This task calls for copying each line below that contains "days".
---------- Given entries ----------
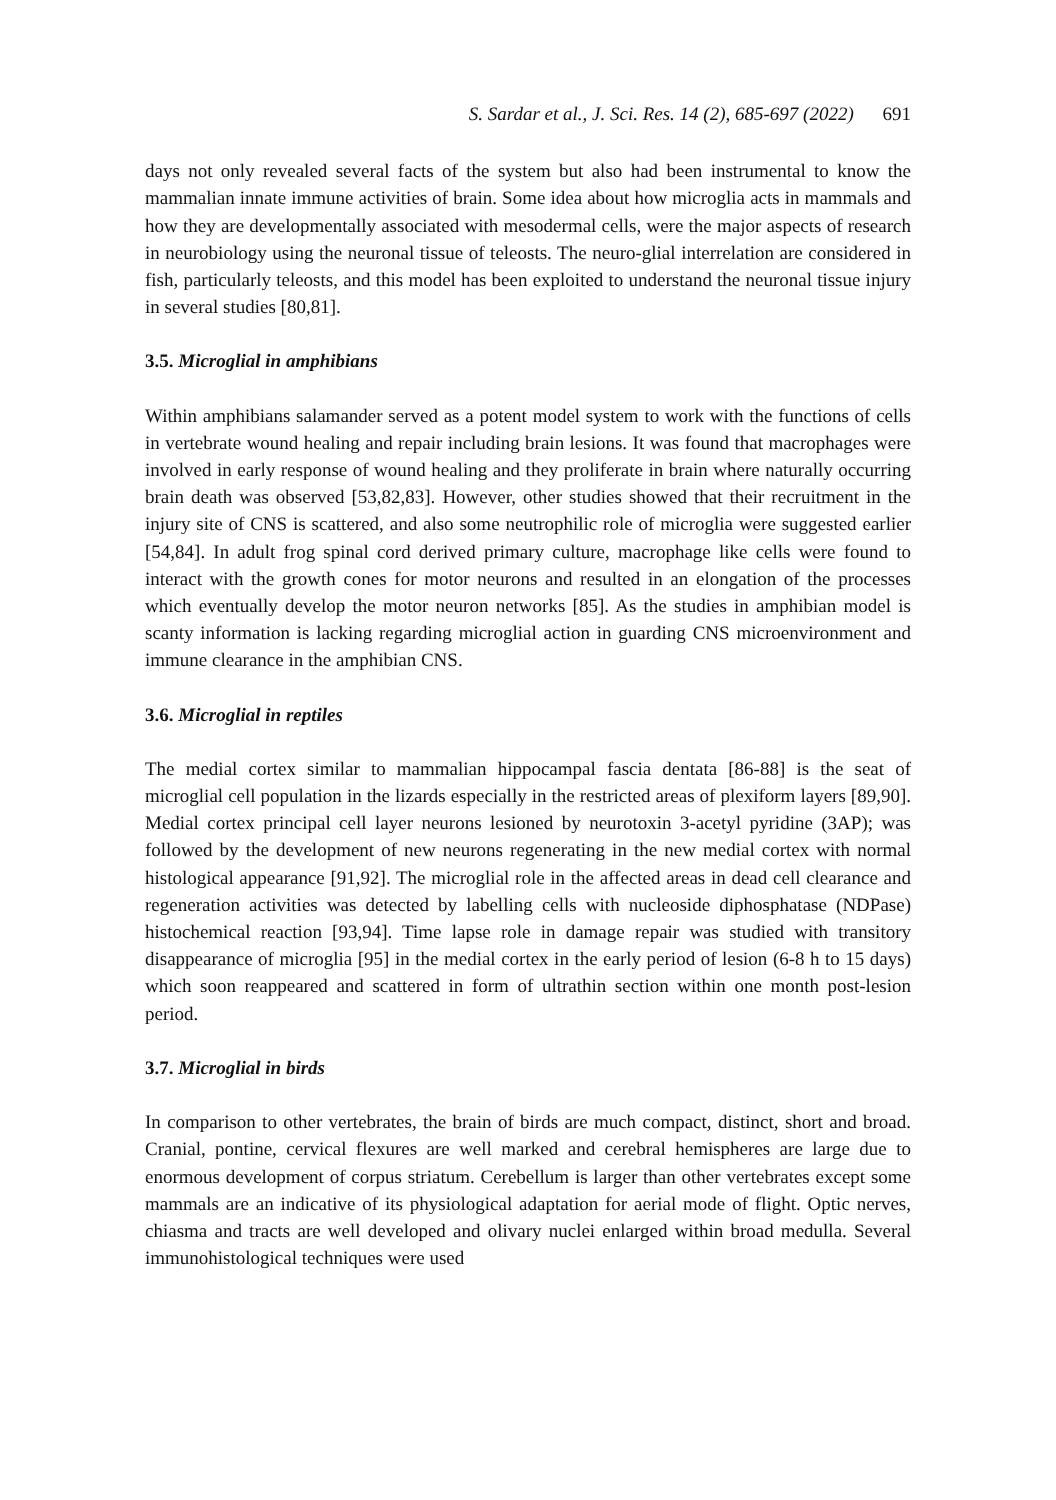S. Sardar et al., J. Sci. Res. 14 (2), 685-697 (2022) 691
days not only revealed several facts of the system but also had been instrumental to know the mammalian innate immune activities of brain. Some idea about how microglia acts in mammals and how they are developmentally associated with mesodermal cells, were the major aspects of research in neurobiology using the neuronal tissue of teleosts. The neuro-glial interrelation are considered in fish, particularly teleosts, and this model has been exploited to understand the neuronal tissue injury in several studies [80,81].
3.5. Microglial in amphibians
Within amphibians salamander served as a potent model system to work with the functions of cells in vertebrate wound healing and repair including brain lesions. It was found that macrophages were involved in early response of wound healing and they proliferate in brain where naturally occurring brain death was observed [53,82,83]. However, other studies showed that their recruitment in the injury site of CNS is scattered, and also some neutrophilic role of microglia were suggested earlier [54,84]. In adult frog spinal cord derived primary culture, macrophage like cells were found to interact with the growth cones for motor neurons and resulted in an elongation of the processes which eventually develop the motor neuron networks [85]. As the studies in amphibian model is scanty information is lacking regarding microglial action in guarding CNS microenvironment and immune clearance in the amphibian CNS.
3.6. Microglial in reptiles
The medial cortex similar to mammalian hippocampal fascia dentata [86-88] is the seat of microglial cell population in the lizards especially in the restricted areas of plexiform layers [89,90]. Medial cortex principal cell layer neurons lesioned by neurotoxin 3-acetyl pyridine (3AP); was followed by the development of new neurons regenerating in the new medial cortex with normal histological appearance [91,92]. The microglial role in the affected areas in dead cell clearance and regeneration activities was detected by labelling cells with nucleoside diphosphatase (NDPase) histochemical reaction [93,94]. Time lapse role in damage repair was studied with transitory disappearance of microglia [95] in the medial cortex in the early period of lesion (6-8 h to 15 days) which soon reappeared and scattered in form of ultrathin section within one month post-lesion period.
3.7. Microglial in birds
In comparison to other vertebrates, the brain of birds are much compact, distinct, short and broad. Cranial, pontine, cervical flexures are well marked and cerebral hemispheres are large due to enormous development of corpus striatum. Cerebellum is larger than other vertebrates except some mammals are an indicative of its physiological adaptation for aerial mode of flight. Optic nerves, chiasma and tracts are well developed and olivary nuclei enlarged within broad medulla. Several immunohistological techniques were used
----------
The completed task:
days not only revealed several facts of the system but also had been instrumental to know the mammalian innate immune activities of brain. Some idea about how microglia acts in mammals and how they are developmentally associated with mesodermal cells, were the major aspects of research in neurobiology using the neuronal tissue of teleosts. The neuro-glial interrelation are considered in fish, particularly teleosts, and this model has been exploited to understand the neuronal tissue injury in several studies [80,81].
The medial cortex similar to mammalian hippocampal fascia dentata [86-88] is the seat of microglial cell population in the lizards especially in the restricted areas of plexiform layers [89,90]. Medial cortex principal cell layer neurons lesioned by neurotoxin 3-acetyl pyridine (3AP); was followed by the development of new neurons regenerating in the new medial cortex with normal histological appearance [91,92]. The microglial role in the affected areas in dead cell clearance and regeneration activities was detected by labelling cells with nucleoside diphosphatase (NDPase) histochemical reaction [93,94]. Time lapse role in damage repair was studied with transitory disappearance of microglia [95] in the medial cortex in the early period of lesion (6-8 h to 15 days) which soon reappeared and scattered in form of ultrathin section within one month post-lesion period.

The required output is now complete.